I haven’t always been a minimalist. In fact, minimalism kind of found me after years of anxiety, feeling overwhelmed, and trying to keep up with managing a young family and household.
I knew the path I was on would never sustain me. I was working in a corporate career I hated and constantly fighting my family to clean up their spaces. We needed a bigger house and more money in the bank. It was a downward spiral, and I knew I needed an escape.
One day I broke. I remember sitting on the couch and crying in the middle of the night, desperate for rest but so overwhelmed, I couldn’t possibly stop to go to sleep. I felt like there was more to do than humanly possible before the sun rose on another day.
Soon after, not knowing where to start, I did what many people do when trying to simplify. I started with my closet. Before I cleaned out my closet, I could go to work wearing a different blouse for 38 days (that’s almost two full work months). It was embarrassing and eye-opening. How did I accumulate so much stuff?
Cleaning out my closet turned into a 30-day no clothes shopping challenge. I realized I had more than enough. This simple challenge evolved into a one-year challenge. People thought I was insane. I thought I was insane. Who doesn’t buy new clothes for an entire year?
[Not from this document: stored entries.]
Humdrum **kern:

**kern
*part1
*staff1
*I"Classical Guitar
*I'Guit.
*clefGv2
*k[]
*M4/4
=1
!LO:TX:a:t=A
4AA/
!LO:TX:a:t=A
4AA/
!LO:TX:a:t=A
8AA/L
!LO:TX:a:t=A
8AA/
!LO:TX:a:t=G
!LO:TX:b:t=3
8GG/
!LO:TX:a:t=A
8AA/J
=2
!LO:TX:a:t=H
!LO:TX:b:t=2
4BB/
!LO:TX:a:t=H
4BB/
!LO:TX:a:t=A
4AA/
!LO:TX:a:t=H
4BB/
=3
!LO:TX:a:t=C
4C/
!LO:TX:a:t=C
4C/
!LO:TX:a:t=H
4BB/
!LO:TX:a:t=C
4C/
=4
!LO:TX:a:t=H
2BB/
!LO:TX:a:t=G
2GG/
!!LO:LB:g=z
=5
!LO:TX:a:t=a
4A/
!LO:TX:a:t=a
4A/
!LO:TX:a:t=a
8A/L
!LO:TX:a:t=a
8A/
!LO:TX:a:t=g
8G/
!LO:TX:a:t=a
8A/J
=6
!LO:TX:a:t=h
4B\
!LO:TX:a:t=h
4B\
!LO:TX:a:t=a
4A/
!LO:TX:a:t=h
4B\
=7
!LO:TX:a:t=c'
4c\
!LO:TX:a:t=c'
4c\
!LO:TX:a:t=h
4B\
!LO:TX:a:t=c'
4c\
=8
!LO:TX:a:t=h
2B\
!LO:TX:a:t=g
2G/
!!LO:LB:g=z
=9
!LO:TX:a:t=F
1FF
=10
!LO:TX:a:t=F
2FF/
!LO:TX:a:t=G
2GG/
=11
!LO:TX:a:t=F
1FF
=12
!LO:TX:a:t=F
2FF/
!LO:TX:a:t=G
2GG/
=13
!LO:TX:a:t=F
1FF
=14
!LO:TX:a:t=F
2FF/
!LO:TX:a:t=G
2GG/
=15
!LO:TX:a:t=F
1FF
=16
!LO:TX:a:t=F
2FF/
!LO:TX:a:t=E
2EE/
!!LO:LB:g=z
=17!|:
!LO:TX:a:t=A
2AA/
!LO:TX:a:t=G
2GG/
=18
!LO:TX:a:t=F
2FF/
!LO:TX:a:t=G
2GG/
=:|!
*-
At the end of the year, not only did I have a changed wardrobe, I was changed. Cleaning out my closet was only the beginning. I was inspired. I NEEDED my home to be cleaned out too, every drawer, every storage closet, every room.
I didn’t know where to start, so I just started. I cleaned out my bedroom first. Then my storage closets and junk drawers. Next, I moved on to conquering the entire house.
The first book I read for inspiration was The More of Less from Joshua Becker. It gave me the motivation I needed to change my mindset about shopping and the accumulation of stuff. After that, I was unstoppable.
It took me six months to declutter my house to look “clean”. It took me another six months to finish my home and love it.
Something else happened during my year of decluttering and not shopping. It was almost magical. I learned “stuff” didn’t make me happy. I was no longer shopping for fun or as a way to spend my time. I was no longer relying on new and shiny things to bring me joy and happiness.
Instead of finding my happiness in stuff, I was finding happiness in other areas of my life. I was taking my kids on more picnics. I was spending time at the library instead of the mall. I learned how to quilt. I was saying “no” to obligations that gave me and my family no value.
I was no longer only decluttering my house. I was discovering what minimalism could mean for me, this foreign concept I had never known except for the extreme cases featured in documentaries.
All of a sudden, living a simple life didn’t seem so extreme. I didn’t need the same things anymore. I didn’t need a bigger house. I didn’t need a higher paying job. I didn’t need a fancy car. Minimalism and simple living taught me to be the happiest version of myself.
After years of trying to keep up with my coworkers, neighbors, and the Joneses down the street, I discovered my happiest life. Not spending money on senseless items and finding simple joys allowed us to move into our dream home in the mountains, allowed me to quit my job to stay home with my kids, and gave me the opportunity to pursue a dream career.
So how exactly did I find my happiest, simplest self?
1. Start Small
Clean out a closet, a room or even a drawer. It doesn’t have to be big. Big changes can come from small actions.
2. Stop the inflow
Stop shopping for fun or the next good deal. Buy only what you need, and stop letting more clutter enter your home.
3. Spend more time doing what you love
Like visual clutter, obligations can clutter our lives too. Cut out life clutter and only devote your time to things that matter to you. When you stop spending so much time trying to keep up with those around you, you gain an incredible amount to time back to do what you really love.
Minimalism changed me. Minimalism changed my family.
Minimalism looks different for everyone. For me, it meant freedom from visual clutter, financial hardship and a career I hated. It gave me more time with my precious family and time to focus on all the things that matter the most.
Minimalism forever has my heart, and I look forward to seeing how it continues to morph as I grow. I’m forever grateful to minimalism, as it helped me find my happiest, simplest self.